### Your assignment
Scan the material that follows for lines with "middle". Answer with how many there are, nothing else.

### Supplied data
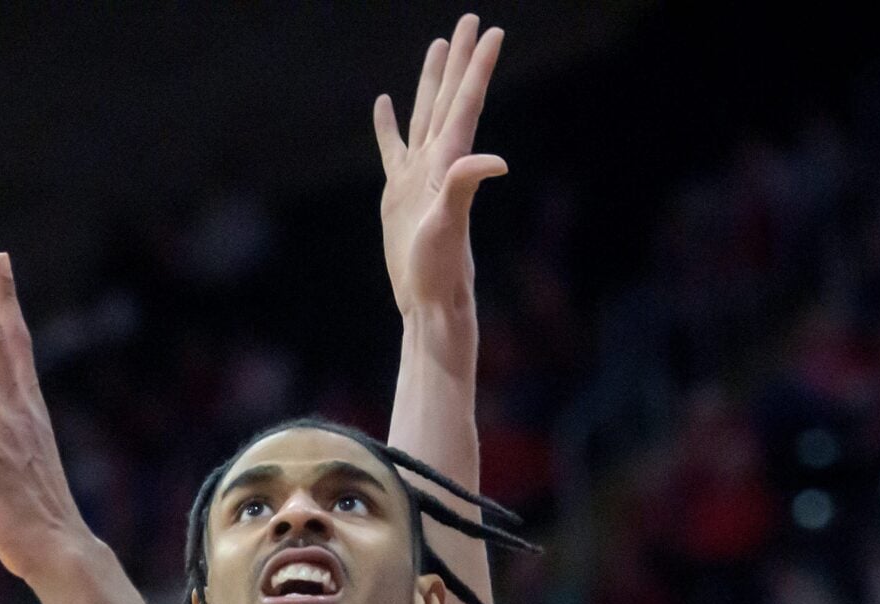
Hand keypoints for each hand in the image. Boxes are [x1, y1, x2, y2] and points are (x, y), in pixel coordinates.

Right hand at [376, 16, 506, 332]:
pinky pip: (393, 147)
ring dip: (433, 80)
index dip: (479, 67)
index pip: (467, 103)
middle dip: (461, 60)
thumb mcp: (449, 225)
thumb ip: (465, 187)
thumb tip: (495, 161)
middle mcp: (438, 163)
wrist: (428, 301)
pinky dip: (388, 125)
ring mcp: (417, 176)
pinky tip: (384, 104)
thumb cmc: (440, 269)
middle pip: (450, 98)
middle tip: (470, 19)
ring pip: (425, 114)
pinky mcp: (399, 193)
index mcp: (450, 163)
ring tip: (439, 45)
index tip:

### Result of the exercise
4